Japanese avant-garde choreographer and multimedia artist Hiroaki Umeda is a one-man show. The 32-year-old choreographs, produces the score, creates the videos, designs the lighting and dances in his pieces, which combine classical ballet with elements of hip-hop, street dance and Butoh theater. All he needs is himself, his computer and a space to perform.
His work is both sparse, yet radical, ranging from the subtlest of movements to violent reflexive jerks, echoing both his electronic scores and the simple linear images projected behind him. Most of the time he barely moves, spatially that is, from the center point of the stage. Yet within the small space that he creates can be found an entire universe, just the way a photograph captures an image of a specific time and place.
The reference to photography is perhaps deliberate, given that Umeda, whose father was a photo-journalist, started out studying photography at Nihon University. He has said he quit after about a year because he wasn’t interested in maintaining a photographer’s objectivity — he wanted to find an art form that would allow him to be more expressive.
A lack of a dance background proved to be no hindrance, though he has said he felt his lack of a “dancer’s body” was. However, he had been an athlete, playing soccer through junior high and high school, which must have made the focus on the physicality of movement easier.

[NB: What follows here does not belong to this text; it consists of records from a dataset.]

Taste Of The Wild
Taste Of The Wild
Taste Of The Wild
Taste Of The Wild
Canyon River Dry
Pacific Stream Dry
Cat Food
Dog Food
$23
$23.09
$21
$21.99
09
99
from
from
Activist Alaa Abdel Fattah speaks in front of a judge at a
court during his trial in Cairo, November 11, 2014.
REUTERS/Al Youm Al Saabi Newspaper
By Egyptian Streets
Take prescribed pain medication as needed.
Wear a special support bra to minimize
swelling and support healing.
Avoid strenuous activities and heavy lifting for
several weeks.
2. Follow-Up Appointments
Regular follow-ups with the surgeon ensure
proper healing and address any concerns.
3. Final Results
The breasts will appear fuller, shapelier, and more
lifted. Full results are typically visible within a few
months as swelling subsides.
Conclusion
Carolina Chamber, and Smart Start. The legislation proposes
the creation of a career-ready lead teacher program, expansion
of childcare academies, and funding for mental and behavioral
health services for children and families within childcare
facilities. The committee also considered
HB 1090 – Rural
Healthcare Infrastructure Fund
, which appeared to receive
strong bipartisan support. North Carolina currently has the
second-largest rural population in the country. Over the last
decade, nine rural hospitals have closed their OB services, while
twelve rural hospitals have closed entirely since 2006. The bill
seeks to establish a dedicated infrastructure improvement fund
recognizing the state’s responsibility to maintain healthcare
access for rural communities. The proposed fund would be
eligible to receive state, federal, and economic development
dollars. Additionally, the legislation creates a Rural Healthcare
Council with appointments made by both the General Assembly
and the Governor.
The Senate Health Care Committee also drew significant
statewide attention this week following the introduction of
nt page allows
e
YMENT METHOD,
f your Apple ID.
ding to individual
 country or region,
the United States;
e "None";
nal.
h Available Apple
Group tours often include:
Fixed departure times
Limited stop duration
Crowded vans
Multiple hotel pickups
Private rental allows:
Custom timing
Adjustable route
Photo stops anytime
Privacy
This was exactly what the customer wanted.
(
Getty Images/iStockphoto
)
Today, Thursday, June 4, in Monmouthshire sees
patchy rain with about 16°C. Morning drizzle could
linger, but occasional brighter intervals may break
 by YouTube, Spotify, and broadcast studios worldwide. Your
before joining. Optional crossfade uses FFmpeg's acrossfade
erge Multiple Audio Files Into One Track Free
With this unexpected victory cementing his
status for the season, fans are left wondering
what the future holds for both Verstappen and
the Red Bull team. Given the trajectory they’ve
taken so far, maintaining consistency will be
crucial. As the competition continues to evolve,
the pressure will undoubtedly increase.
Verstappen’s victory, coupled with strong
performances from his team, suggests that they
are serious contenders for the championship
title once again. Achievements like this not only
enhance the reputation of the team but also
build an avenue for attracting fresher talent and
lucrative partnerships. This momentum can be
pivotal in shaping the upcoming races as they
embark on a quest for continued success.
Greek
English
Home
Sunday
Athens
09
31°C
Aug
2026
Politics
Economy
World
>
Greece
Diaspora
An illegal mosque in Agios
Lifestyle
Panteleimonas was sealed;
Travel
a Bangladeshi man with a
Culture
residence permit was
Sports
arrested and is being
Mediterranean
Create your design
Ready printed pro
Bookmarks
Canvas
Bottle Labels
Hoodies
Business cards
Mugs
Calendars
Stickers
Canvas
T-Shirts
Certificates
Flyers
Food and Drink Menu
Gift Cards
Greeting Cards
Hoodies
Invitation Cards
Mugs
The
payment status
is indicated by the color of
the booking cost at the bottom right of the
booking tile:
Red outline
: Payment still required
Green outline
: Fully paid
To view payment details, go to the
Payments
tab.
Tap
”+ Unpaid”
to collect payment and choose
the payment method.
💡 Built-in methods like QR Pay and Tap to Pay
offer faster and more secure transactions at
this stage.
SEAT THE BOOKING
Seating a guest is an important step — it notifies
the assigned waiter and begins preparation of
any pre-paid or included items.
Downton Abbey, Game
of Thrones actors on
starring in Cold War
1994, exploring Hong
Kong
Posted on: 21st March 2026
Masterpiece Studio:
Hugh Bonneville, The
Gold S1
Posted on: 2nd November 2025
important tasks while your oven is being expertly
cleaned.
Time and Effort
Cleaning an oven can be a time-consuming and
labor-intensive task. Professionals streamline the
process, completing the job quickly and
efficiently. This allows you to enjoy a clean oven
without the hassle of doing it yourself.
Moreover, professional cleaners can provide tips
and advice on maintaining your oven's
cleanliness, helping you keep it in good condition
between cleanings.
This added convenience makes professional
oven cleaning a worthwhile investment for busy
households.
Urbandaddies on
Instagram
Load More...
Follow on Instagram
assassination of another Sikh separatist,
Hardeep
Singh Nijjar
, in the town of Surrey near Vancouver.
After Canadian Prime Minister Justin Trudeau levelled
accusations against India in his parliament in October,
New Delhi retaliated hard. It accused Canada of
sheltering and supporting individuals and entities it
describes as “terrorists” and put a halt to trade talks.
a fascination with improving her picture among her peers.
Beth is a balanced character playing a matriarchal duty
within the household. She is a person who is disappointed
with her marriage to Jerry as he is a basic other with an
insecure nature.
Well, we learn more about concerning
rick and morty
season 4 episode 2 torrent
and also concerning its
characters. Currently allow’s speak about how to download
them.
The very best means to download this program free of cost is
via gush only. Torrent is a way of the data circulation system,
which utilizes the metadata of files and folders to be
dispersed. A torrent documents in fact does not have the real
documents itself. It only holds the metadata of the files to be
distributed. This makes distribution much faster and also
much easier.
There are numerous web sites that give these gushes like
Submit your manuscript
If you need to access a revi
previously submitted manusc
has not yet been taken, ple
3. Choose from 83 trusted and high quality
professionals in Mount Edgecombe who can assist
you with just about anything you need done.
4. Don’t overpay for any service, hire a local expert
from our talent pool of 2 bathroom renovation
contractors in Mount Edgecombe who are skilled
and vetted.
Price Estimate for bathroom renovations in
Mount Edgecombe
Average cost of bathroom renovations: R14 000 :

He took a variety of classes at the PAS dance school — ballet, jazz, hip-hop, African movement, Merce Cunningham — but again felt these weren’t for him. He still wanted something different.
In the end, he decided he had to create for himself, working in his room with just his computer. He established his dance company, S20, in 2000 and within just two years was gaining critical attention and the notice of international dance festivals, starting with his piece While Going to a Condition, which he will perform, along with Accumulated Layout at the Experimental Theater for four shows this weekend.
In While Going to a Condition, a silhouetted Umeda appears in front of crackling screen of black-and-white graphics as his pulsating legs and body reflect the driving electronic beat of his score.
Accumulated Layout, as the name implies, builds upon a complicated construction of sounds, images and movements.
Umeda’s compact show may be the smallest, in terms of space, of the National Theater and Concert Hall’s 2009 World View Series on Japan, but it packs a punch that will keep Taipei’s dance and art world talking for months.